“Did you know that gaining 30 pounds causes a guy to lose an inch?” says Dian Hanson.
She’s not talking about height.
Since Dian Hanson is sexy books editor at Taschen books, and edited The Big Penis Book (in 3D, no less) it’s clear what she’s talking about.
Not your typical library event. Also along the for the talk-show-style ride are Cheech Marin, both hilarious and thoughtful, talking about his life and Chicano art collection, and how he started his subversive life at this very downtown library, near his dad’s beat. Also here are Lol Tolhurst, original drummer for The Cure, and poet Harryette Mullen…all of them, saved by libraries.
Last night’s This is Your Library event, which also included a concert, and food from Border Grill—no bringing mojito into the hall!—is typical of the innovations of Jason Veach and Ken Brecher of the Library Foundation.
Also typisch, I called Linda on Tuesday asking if she’d like to go with me. Linda, the consummate pre-planner, had already purchased tickets and insisted on taking me as her date. At least I got to pay for the tacos–pork with citrus–but she beat me to the wallet for the mojitos.
Dian Hanson started her “hippie pornographer” career early. As a 13-year-old in Burien, Washington, she hid out in the library reading, Psychopathia Sexualis, the first scientific study of sexual perversion(1886). Psychiatrist Richard von Krafft-Ebing, from the same world as Freud, but a few years earlier, popularized terms like ‘sadism’ and ‘masochism’, although he chose the medical-sounding title and wrote much of the book in Latin to deter the lay reader.

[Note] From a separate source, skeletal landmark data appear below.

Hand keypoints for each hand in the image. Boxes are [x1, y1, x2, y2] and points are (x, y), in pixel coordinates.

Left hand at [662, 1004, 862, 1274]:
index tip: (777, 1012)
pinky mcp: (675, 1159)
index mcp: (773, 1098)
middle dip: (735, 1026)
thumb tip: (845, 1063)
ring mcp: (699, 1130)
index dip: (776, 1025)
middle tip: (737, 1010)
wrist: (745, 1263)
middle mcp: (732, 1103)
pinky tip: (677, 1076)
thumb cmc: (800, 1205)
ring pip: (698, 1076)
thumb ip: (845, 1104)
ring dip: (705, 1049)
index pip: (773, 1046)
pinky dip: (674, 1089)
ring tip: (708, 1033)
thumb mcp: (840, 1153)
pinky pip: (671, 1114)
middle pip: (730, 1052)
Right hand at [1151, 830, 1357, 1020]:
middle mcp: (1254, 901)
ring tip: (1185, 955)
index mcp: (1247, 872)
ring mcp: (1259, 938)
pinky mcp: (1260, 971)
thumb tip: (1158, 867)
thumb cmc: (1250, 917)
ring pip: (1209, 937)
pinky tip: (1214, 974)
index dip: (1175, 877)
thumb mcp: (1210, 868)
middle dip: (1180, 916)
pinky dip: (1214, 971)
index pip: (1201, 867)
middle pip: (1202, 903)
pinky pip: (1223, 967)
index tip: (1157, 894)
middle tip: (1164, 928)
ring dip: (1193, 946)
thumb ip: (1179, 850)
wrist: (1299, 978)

But those lay readers….we seek out what we seek out. And for Dian Hanson the background proved a fruitful start, and helped her later on when she edited such magazines as Juggs, Partner, Purity, Hawgs, Oui, and, especially, Leg Show, which dealt with fetish-ism. Fetishists are quite particular and Dian found herself, in addition to titillating, explaining her readers to themselves.

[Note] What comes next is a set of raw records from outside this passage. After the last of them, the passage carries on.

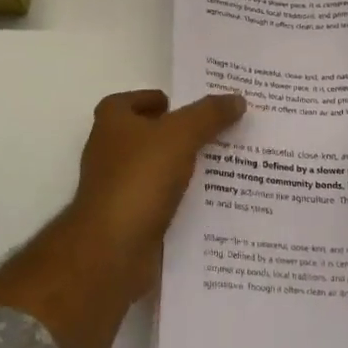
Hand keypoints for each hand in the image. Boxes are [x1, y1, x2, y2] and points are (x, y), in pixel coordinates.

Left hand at [62, 89, 245, 298]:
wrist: (112, 249)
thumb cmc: (139, 178)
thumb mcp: (181, 135)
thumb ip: (209, 114)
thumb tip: (237, 99)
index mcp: (112, 121)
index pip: (136, 99)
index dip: (164, 100)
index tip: (196, 108)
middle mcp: (109, 151)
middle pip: (150, 134)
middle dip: (183, 134)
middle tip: (222, 133)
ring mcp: (118, 187)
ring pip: (159, 170)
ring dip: (186, 169)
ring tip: (227, 166)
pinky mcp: (129, 219)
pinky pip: (162, 202)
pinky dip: (183, 200)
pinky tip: (213, 202)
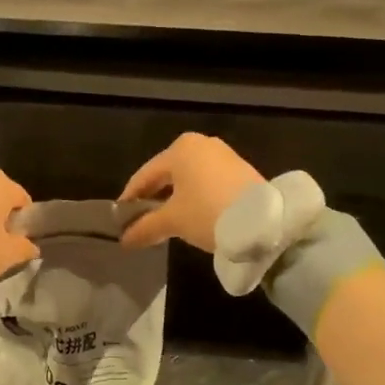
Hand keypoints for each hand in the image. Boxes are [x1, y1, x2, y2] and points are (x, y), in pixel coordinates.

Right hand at [119, 134, 264, 251]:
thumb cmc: (208, 212)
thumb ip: (145, 227)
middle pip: (167, 174)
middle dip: (153, 199)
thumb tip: (125, 240)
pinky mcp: (241, 170)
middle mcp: (201, 144)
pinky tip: (193, 216)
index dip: (130, 198)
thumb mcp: (172, 221)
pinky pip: (207, 182)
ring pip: (188, 179)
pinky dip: (196, 197)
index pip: (144, 175)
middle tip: (141, 222)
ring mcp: (224, 155)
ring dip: (175, 199)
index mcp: (179, 149)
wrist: (264, 223)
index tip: (120, 219)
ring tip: (166, 223)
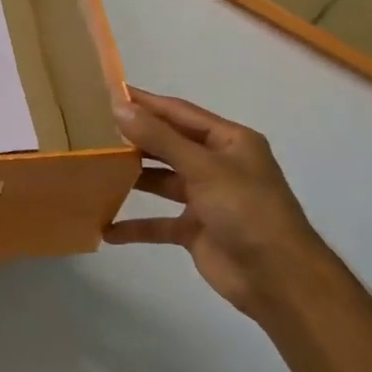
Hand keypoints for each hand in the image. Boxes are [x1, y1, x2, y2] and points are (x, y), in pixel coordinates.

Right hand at [104, 88, 337, 314]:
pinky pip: (160, 223)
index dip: (146, 103)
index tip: (109, 93)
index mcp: (230, 141)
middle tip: (93, 130)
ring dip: (133, 178)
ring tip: (94, 170)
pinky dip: (136, 226)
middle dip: (135, 139)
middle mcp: (218, 165)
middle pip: (169, 145)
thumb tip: (120, 107)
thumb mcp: (203, 168)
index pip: (180, 113)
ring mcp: (207, 199)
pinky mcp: (196, 230)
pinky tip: (107, 228)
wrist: (278, 278)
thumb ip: (160, 138)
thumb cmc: (246, 210)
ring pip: (162, 181)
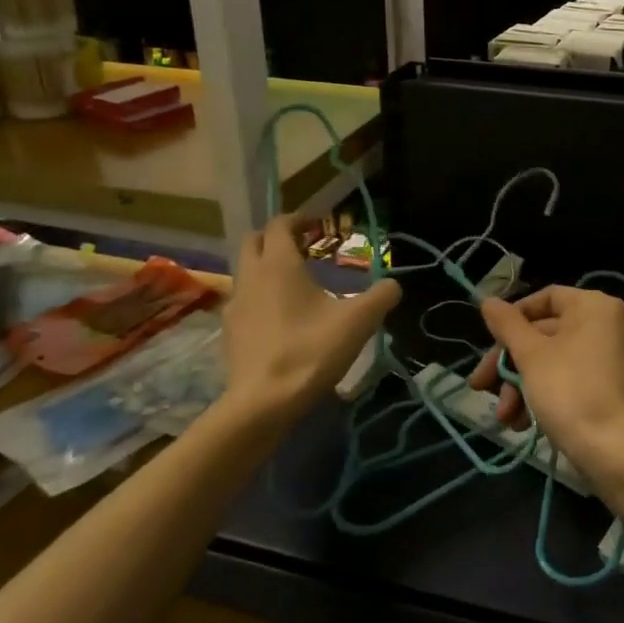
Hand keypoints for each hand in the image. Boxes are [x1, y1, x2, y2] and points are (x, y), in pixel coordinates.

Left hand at [223, 214, 400, 422]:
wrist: (263, 403)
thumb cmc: (310, 351)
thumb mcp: (358, 322)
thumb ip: (381, 296)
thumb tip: (393, 285)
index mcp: (278, 264)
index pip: (280, 224)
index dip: (298, 219)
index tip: (317, 225)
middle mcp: (251, 276)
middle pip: (254, 241)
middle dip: (277, 238)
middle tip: (305, 248)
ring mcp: (236, 305)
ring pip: (247, 271)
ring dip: (267, 267)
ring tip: (296, 283)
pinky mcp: (230, 332)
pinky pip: (245, 300)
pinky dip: (261, 296)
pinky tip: (281, 317)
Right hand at [468, 286, 623, 467]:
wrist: (611, 450)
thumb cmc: (568, 390)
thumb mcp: (530, 354)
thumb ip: (507, 325)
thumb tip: (487, 301)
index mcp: (593, 306)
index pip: (545, 298)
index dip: (513, 318)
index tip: (489, 341)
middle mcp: (605, 324)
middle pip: (543, 333)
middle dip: (509, 365)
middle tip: (480, 387)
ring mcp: (607, 357)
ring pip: (550, 360)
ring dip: (520, 386)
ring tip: (504, 417)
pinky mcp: (605, 386)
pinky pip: (566, 378)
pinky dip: (541, 395)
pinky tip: (521, 423)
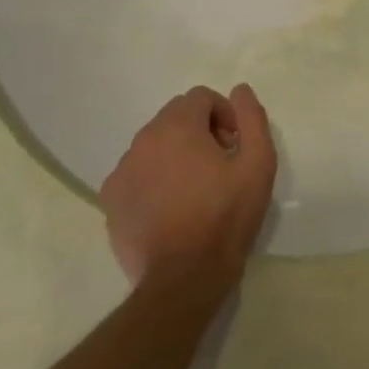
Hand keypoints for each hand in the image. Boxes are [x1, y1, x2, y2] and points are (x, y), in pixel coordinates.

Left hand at [99, 84, 277, 291]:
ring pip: (154, 146)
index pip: (200, 97)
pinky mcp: (110, 200)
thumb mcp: (258, 164)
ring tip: (196, 190)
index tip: (235, 146)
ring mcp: (121, 171)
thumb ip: (252, 119)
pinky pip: (136, 174)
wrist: (183, 277)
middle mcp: (142, 141)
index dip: (224, 115)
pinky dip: (154, 179)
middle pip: (175, 118)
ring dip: (176, 154)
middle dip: (200, 131)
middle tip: (220, 166)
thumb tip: (240, 90)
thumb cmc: (226, 216)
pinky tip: (172, 208)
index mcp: (177, 127)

One reader taken with her eye and pen was book publisher Benedict Taschen, of lavish coffee-table fame. He lured her into the book publishing world, where, once she got used to the ‘it’s all about context’ idea, she’s been totally happy and able to do what she wants, The Big Breast Book, The Big Butt Book, titles on early gay porn, in particular the transitional stereotype from strictly effeminate to hyper-masculine. She’s now working on a book of pin-up art.
She loves her job, of course. “I can look at bigpenises.com on the clock, no problem at all.
“But if I got caught reading lolkitty.com at the office…then I’d be in trouble.”